Problem details: Gather all lines in the records below that include the word "Conference".

[Data entries]
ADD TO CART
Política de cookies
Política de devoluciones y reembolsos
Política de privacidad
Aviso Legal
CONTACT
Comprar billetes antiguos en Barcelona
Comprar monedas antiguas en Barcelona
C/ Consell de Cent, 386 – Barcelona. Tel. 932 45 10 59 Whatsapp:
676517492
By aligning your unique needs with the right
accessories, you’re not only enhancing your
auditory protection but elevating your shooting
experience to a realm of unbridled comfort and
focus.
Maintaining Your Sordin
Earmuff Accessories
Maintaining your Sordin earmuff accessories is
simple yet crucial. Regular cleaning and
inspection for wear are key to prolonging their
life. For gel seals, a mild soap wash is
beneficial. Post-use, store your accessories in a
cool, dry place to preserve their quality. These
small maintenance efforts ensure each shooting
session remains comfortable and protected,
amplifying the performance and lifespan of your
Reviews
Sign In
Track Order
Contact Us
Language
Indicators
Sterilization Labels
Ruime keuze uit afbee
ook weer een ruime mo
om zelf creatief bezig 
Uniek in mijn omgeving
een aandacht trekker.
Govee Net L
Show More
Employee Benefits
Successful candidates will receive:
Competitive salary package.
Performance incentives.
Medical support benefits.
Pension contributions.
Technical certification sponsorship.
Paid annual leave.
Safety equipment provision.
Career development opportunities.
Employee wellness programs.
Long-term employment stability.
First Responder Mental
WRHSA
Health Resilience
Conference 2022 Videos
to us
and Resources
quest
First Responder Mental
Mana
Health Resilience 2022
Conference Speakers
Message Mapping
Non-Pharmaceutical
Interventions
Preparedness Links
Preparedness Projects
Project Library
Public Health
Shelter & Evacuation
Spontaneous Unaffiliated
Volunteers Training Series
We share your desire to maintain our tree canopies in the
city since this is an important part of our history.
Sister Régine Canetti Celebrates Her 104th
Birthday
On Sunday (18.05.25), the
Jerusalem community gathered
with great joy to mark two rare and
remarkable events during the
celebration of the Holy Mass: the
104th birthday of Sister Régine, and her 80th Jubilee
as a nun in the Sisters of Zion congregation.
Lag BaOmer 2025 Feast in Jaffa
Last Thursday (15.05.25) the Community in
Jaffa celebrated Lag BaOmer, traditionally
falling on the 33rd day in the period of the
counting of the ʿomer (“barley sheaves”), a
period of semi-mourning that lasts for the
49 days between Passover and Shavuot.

Solved problem:
Conference 2022 Videos
Conference Speakers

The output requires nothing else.